The strain of the island’s immediate need was best embodied by the Prime Minister’s appearance on a local news station in neighboring Antigua on September 21. Describing Maria’s passage, Skerrit sketched a scene from the apocalypse. “ Our country has been devastated. We have never seen such destruction.” Dominica was without running water. Cell phone towers were down, electric power just a memory. Every structure island-wide was damaged. Nurses at the compromised hospital in Roseau had been working nonstop for ninety-six hours under impossible conditions. A dialysis patient had walked from Portsmouth to Roseau, twenty-four miles through wreckage, only to find dialysis machines inoperable. Many people were now homeless. Residents in neighboring communities were cut off from one another, unable to locate loved ones. Already the first storm victims had been laid to rest, buried quickly in the tropical heat. Search and rescue was now the main preoccupation of first responders across the island. When asked about the immediate needs of his countrymen, the Prime Minister dropped his head for a moment, wiping away tears.
Quickly collecting his thoughts, Skerrit outlined a plan for immediate recovery, declaring that Dominica could bounce back. He announced that he would be traveling to New York the next day to appeal to the UN for immediate aid. The island had not yet healed from the ravages of 2015’s Tropical Storm Ericka. Recovery post-Maria would now be a long and much more difficult journey. Every village was in immediate need of water. Entire communities would have to be abandoned and rebuilt. Cell phone and internet services must be restored so that communication could resume. In closing, Skerrit stated:
Unfortunately, we have to wait for an Irma or Maria to understand what I have been saying for a long time. We need access to resources to build more resilient societies and countries. The extent of the resources necessary is beyond us.
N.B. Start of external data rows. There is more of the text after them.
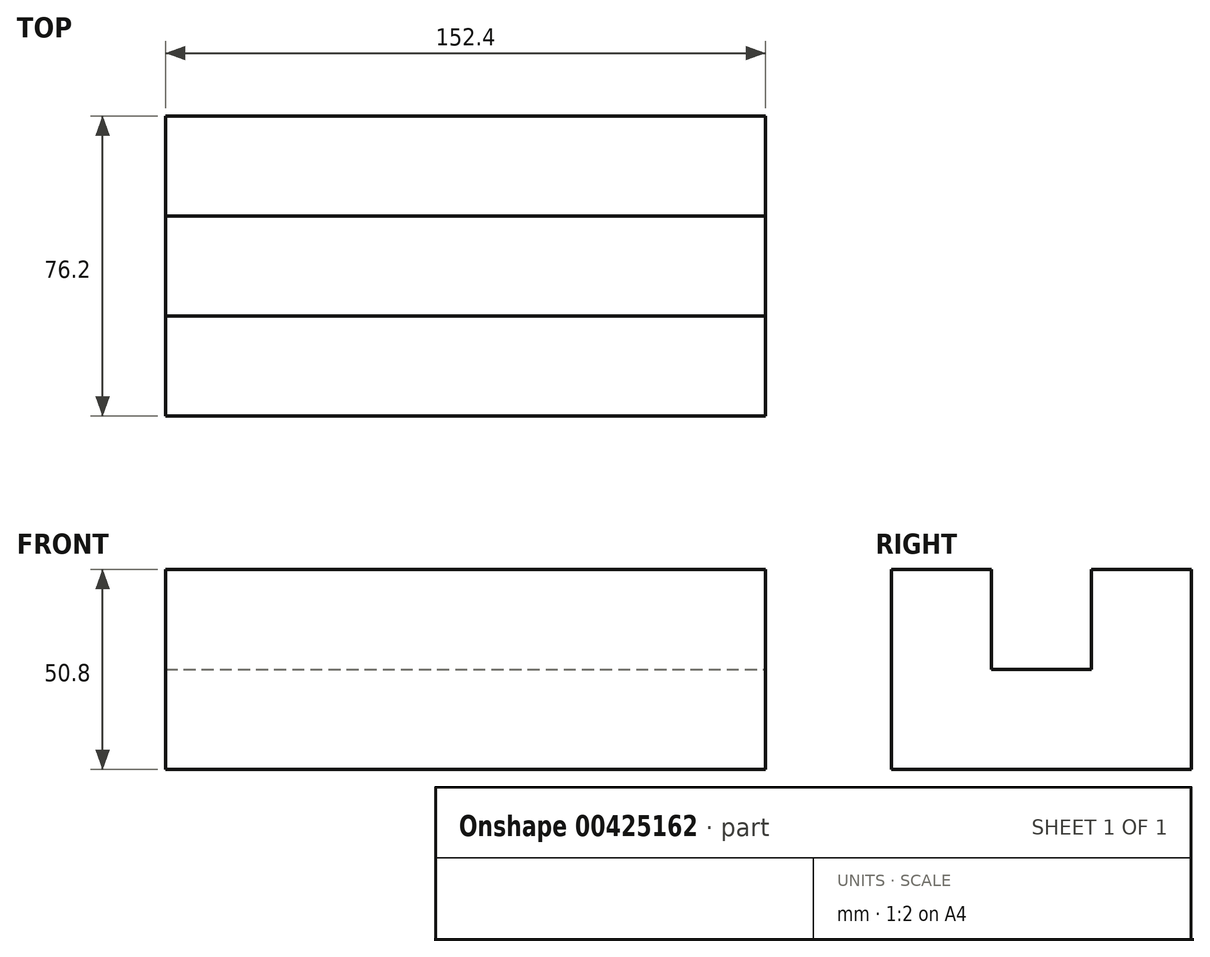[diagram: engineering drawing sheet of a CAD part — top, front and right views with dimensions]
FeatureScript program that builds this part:
annotation { "Feature Type Name" : "Feature", "Feature Type Description" : "" }
export const myFeature = defineFeature(function(context is Context, id is Id, definition is map)
    precondition{}
    {
        {
            var Q0;
            Q0=qCreatedBy(makeId("Front.planeOp"),FACE);
            var sketch = newSketch(context, id + "F0", { "sketchPlane" : qUnion([Q0])});
            skLineSegment(sketch, "E0", {"start": v(0, 0) * mm, "end": v(152.4, 0) * mm});
            skLineSegment(sketch, "E1", {"start": v(152.4, 0) * mm, "end": v(152.4, 50.8) * mm});
            skLineSegment(sketch, "E2", {"start": v(152.4, 50.8) * mm, "end": v(0, 50.8) * mm});
            skLineSegment(sketch, "E3", {"start": v(0, 50.8) * mm, "end": v(0, -2.3) * mm});
            skSolve(sketch);
        }
        {
            var Q0;
            {var subQ0=sQuery(id+"F0.wireOp",EDGE,"E0");Q0=makeQuery(id+"F0.imprint","IMPRINT",FACE,{"disambiguationData":[TD([[makeQuery(id+"F0.imprint","IMPRINT",EDGE,{"derivedFrom":subQ0}),1.0]])]});}
            extrude(context, id + "F1", {"entities" : qUnion([Q0]), "depth" : 76.2 * mm});
        }
        {
            var Q0;
            Q0=makeQuery(id+"F1.opExtrude","SWEPT_FACE",FACE,{"disambiguationData":[OSD([sQuery(id+"F0.wireOp",EDGE,"E1")])]});
            var sketch = newSketch(context, id + "F2", { "sketchPlane" : qUnion([Q0])});
            skLineSegment(sketch, "E4", {"start": v(0, 50.8) * mm, "end": v(-25.4, 50.8) * mm});
            skLineSegment(sketch, "E5", {"start": v(-25.4, 50.8) * mm, "end": v(-50.8, 50.8) * mm});
            skLineSegment(sketch, "E6", {"start": v(-50.8, 50.8) * mm, "end": v(-50.8, 25.4) * mm});
            skLineSegment(sketch, "E7", {"start": v(-50.8, 25.4) * mm, "end": v(-25.4, 25.4) * mm});
            skLineSegment(sketch, "E8", {"start": v(-25.4, 25.4) * mm, "end": v(-25.4, 50.8) * mm});
            skSolve(sketch);
        }
        {
            var Q0;
            Q0=makeQuery(id+"F2.imprint","IMPRINT",FACE,{"disambiguationData":[TD([[makeQuery(id+"F2.imprint","IMPRINT",EDGE,{"derivedFrom":sQuery(id+"F2.wireOp",EDGE,"E5")}),-1.0]])]});
            extrude(context, id + "F3", {"entities" : qUnion([Q0]), "operationType" : NewBodyOperationType.REMOVE, "oppositeDirection" : true, "depth" : 152.4 * mm});
        }
    });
Meanwhile, world news had moved on. Maria had smashed the US Territory of Puerto Rico to pieces. Texas and Florida had barely begun the cleanup post-Irma. The blood of innocents flowed in the streets of the Vegas strip. The United States was embroiled in the greatest political rift in living memory, a divide gobbling up every spare moment of news time. California was on fire, with hundreds of residents missing and dead. North Korea was threatening to incinerate millions more. People everywhere were shutting down, unable to absorb the next day’s catastrophe.
Through it all, I remained focused on Dominica, watching and waiting, blocking out all other news. In a world unhinged, the suffering of this one island Eden– a place I was yet to visit– had somehow changed the course of my life.
On the morning after impact, the island emerged, totally present, in my conscious mind, just as its volcanoes had risen from the deep eons earlier. I realized at that moment that I could not let Dominica’s story fade into the endless roll call of disasters. I could not turn away.